Она снова коснулась ладонью его щеки, чтобы он убедился, что она не бесплотный дух.
– Я как ты, такая же живая.
– Колдунья ты лесная… – шепотом сказал Берест. – Вот как оно бывает!
Лето было на исходе, дни стали короче. Берест сказал, что люди в деревнях рано ложатся спать. Надо успеть, пока они еще не закончили работу и не заперли ворота, двери и ставни.
Еще до начала сумерек Ирица спряталась за деревьями на границе леса. Дальше начиналось открытое пространство, выходить на которое лесовице было страшно, хотя любому человеку бы показалось, что околица деревни совсем рядом. Ирице нужно было лишь добежать до калитки дома на самом отшибе. За забором росли деревья, только не дикие, как в лесу, но за ними лесовице снова можно будет спрятаться. Там, среди деревьев, виднелась крыша человеческого дома. В домах, говорил Берест, есть разная утварь, и Ирица сможет раздобыть нож.
– Только не попадись, – остерегал Берест.
Он и сам не знал, что сделают люди, застав во дворе лесовицу.
За околицей было безлюдно. Ирица набралась храбрости и перебежала открытое место от края леса до заросшего кустами забора. Калитка была еще не заперта. Через миг лесовица оказалась в саду. Встав за яблоню, она снова почувствовала себя незаметной.
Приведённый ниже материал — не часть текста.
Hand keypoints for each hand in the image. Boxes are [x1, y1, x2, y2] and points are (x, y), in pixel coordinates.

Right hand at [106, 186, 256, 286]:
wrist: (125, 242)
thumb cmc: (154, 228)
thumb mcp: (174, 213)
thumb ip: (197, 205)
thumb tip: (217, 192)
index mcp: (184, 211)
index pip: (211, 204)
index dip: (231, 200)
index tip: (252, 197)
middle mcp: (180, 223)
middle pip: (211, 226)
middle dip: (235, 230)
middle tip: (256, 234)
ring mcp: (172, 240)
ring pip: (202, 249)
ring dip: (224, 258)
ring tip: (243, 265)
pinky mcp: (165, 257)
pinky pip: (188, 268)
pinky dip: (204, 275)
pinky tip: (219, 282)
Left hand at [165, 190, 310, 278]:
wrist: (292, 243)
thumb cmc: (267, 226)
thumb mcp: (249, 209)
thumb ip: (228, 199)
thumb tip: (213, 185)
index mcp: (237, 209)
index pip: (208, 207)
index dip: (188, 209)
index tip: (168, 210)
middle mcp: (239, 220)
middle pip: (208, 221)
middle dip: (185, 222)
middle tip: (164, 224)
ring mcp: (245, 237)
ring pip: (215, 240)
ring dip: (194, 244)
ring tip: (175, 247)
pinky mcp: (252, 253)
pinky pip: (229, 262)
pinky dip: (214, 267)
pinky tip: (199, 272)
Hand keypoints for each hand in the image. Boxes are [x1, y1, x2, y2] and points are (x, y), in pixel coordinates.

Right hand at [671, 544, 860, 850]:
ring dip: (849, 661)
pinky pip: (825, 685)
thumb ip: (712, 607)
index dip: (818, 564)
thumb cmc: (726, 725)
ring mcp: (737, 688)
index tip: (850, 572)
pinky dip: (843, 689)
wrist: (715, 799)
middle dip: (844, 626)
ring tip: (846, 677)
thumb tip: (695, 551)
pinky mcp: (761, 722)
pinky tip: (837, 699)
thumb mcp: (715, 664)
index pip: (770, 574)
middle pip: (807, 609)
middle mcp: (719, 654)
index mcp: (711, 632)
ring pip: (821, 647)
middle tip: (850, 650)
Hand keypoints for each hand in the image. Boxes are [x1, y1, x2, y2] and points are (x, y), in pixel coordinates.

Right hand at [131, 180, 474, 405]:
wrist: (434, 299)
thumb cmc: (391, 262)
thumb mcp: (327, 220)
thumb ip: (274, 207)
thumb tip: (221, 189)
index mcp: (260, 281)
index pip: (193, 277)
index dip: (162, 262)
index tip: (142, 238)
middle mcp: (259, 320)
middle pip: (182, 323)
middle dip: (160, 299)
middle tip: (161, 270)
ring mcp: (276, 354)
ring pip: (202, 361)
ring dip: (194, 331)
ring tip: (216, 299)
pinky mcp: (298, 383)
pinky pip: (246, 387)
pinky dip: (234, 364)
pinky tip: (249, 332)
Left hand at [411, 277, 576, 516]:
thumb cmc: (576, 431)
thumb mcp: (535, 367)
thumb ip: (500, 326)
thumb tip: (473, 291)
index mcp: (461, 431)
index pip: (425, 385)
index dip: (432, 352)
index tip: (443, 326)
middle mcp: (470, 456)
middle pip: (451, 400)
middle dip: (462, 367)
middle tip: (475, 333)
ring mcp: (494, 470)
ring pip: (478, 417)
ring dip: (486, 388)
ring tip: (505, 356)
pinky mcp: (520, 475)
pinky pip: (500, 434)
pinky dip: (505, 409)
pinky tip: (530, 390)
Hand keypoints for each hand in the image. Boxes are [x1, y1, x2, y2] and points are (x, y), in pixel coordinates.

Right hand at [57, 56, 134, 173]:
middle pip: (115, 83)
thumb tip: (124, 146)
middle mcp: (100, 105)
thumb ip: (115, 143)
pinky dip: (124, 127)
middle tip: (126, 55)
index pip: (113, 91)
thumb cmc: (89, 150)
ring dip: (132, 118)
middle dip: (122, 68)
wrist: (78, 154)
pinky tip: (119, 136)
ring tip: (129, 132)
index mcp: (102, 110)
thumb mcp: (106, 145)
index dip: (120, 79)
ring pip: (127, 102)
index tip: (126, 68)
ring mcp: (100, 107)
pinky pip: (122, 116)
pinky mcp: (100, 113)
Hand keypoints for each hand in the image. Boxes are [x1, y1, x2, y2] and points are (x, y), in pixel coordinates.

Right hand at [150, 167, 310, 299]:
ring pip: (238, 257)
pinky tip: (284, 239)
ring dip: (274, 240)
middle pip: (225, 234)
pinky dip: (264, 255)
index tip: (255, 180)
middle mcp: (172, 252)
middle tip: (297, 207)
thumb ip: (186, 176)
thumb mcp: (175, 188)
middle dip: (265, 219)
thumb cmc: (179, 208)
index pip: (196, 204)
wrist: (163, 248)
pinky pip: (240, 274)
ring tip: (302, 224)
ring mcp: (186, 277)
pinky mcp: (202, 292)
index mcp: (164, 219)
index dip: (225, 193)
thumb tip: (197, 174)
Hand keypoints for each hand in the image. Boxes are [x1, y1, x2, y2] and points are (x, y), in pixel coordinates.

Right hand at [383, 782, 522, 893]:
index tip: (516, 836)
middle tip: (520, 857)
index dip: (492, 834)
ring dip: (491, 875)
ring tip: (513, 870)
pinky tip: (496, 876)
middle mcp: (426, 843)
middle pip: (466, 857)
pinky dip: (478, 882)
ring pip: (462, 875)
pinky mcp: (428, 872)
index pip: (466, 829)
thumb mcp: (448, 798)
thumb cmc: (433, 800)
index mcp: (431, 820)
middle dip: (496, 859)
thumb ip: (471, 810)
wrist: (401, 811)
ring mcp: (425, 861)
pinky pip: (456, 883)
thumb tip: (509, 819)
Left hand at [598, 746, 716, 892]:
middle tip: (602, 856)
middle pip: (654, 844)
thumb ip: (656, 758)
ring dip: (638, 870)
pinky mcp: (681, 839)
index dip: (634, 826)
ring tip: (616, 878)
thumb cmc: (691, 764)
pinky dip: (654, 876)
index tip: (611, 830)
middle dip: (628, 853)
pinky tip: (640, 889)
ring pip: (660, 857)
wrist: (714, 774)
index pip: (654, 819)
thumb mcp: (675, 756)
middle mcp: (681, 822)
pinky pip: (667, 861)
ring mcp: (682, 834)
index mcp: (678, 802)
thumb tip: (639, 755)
Ирица осмотрелась. Загремела цепь. Лохматый пес возле будки насторожился, поднялся, принюхался и опять лег. На крыльце босоногая молодая женщина раскладывала на рогоже лук, чтобы его сушить. Ирица впервые видела человеческую женщину: платье с длинным и широким подолом, темные волосы заплетенные в косы и перехваченные лентой. «Красивая лента», – подумала Ирица.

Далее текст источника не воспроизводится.